Ask for a written care plan of how your dad's identified and eligible needs could be met by homecare , including his night time needs - they obviously can't.

Encourage your mum to refuse to have dad home on the grounds that she cannot manage his needs. Xx

She mustn’t move out of the house as it creates issues with funding. Just keep saying no-it’s hard. Sending much love x

Someone with that level of dementia cannot possibly be safe at home with one other elderly person. He needs 24/7 waking supervision and a secure safe professional environment for his own safety and hers.

It must be a mistake in the original assessment (lost in system?) .

My mum is a dementia sufferer with similar needs, my poor dad was on his knees before she went into a full-time home. She couldn't be left alone for 5 minutes.

You haven't tried at home carers because the person's needs are way beyond that level. Your mum was providing 24 hour care but she can't and won't do it any more and his dementia will only have got worse.

I hope you get sorted and I'm watching with interest as we will probably have the same battle soon when DM's savings run down to the self funding level.

The Alzheimer's Society Dementia support forum is very helpful on this stuff, I've had very good advice and solid support from them.

I think they would flag it at any discharge planning meeting with the expectation that the hospital social worker would address any concerns and decide if safeguarding threshold was met

Social workers do a wonderful job but like doctors, they can make terrible decisions and the odd mistake. My dad was recommended a local care home by our (ever changing SW) - always on holiday or unavailable when you need them - in 3 years barely got to know one by name - anyway, the home was absolutely DREADFUL. Lovely area (don’t be fooled people), staff shortages astronomical inside. Gave us the tea and biscuits in first hour - all lovely when we got there-still waiting for someone to come and ‘let us go’ 3 hours later. At that point our DD couldn’t stand upright without falling backwards so how on earth were we meant I leave him? Unbelievable. I eventually went to the managers office and asked how we could be reassured he would be cared for and how could we leave? Manager reassured us (in inverted commas)
and got someone to see to him. We stayed another hour (DM desperate for a break I’d 24/7 caring), and all left in tears. That night he was admitted to hospital after a fall. Blood pressure had been dangerously high. Luckily he was ok. We brought him home after that. Looking back, all residents appeared to have had ‘full nappies’ - you can see when they are in communal living area. This is a direct result of either being understaffed or neglect. But the biggest giveaway to us should have been - smelled of urine when we first went in. Buzzers in corridors going off constantly.
That was my first experience of taking a social worker’s ‘advice’. Gut instinct should have prevailed, but like many others we were distraught at having to leave him in one in the first place and overlooked our gut instincts at the time-shouldn’t have even left him there for one night. You live and learn.
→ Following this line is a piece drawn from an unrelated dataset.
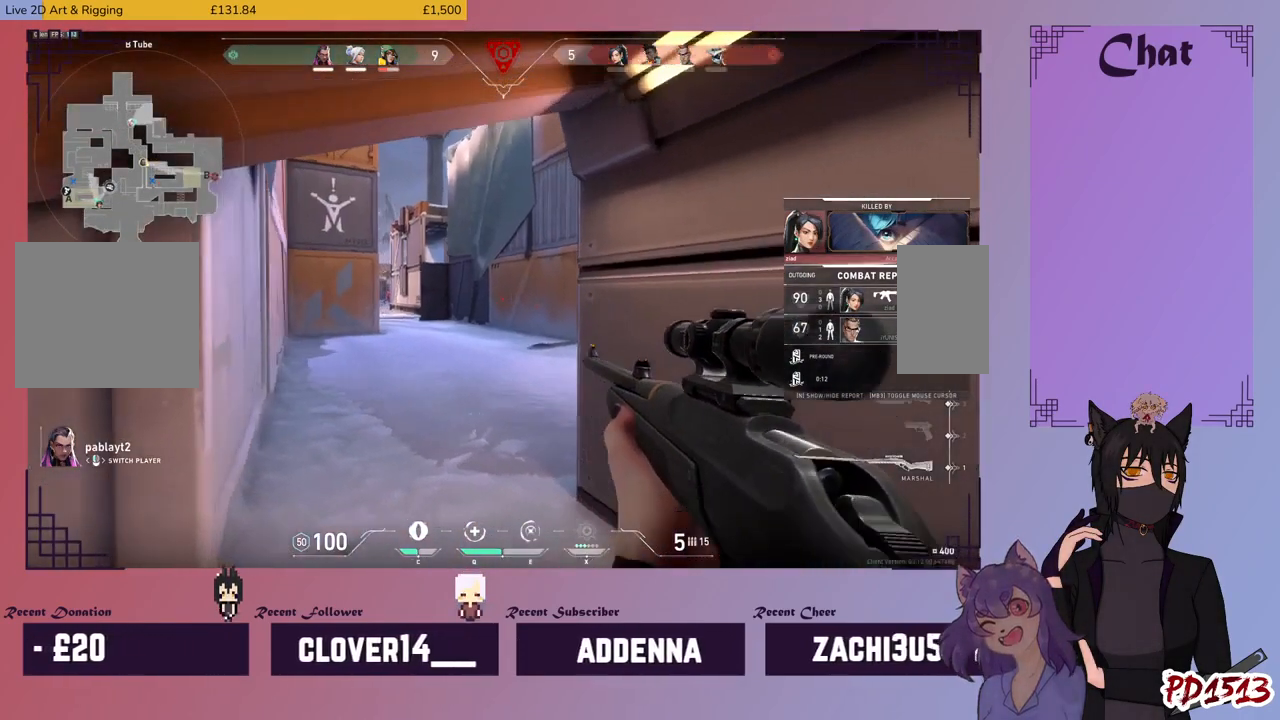
{"keys": [], "mouse": [], "events": []}
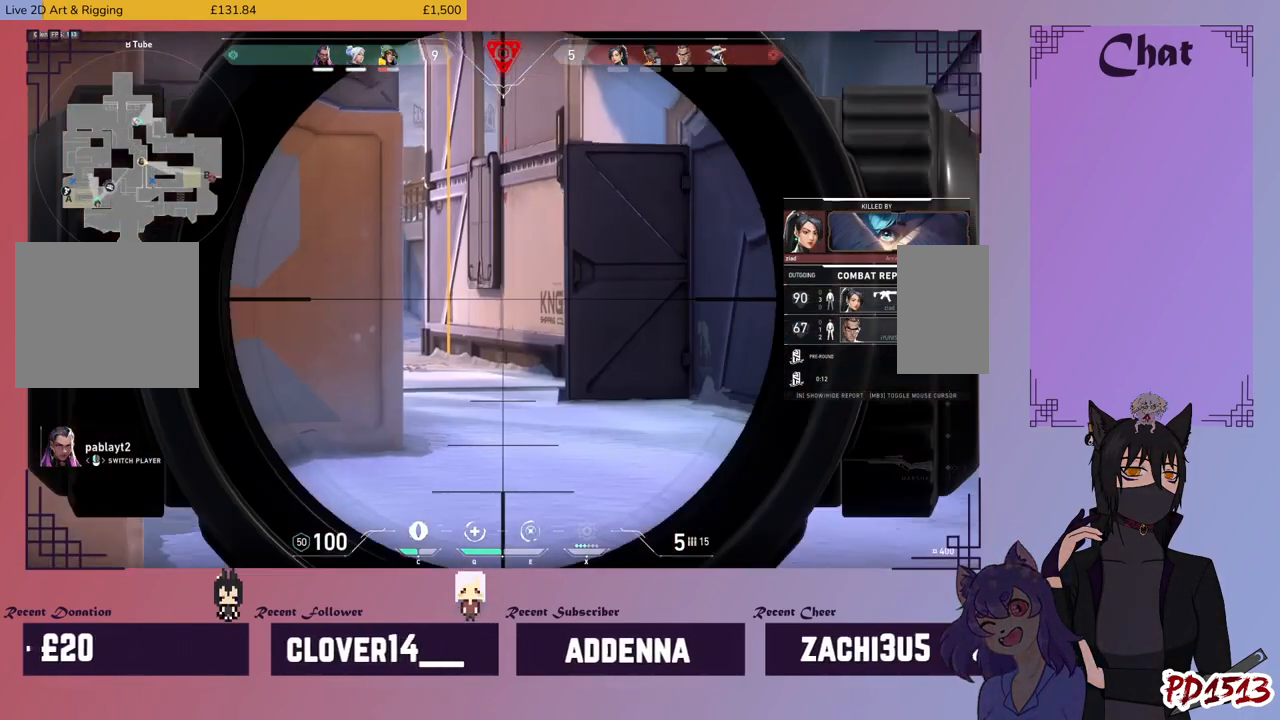
{"keys": [], "mouse": [], "events": []}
I realise this post is from a few weeks ago, but hope you and your family are coping OP 💐
We had a similar situation with my in-laws. My FIL had mixed dementia and Alzheimer's and my MIL understandably couldn't cope with him at home in the end. He ended up in hospital due to a fall (which didn't injure him badly) and after discussions with hospital staff and social services, it was decided FIL needed residential care.
Despite this, while a home was being found that could take him, my MIL received daily calls from the hospital, wanting to discharge him back home and in the end, she became so terrified of an ambulance turning up at the house and unloading him, that she moved out of their house and into our house 200 miles away, so that there would be no-one there to take him if he was brought back to their house 😢 You and your family have my utmost sympathy.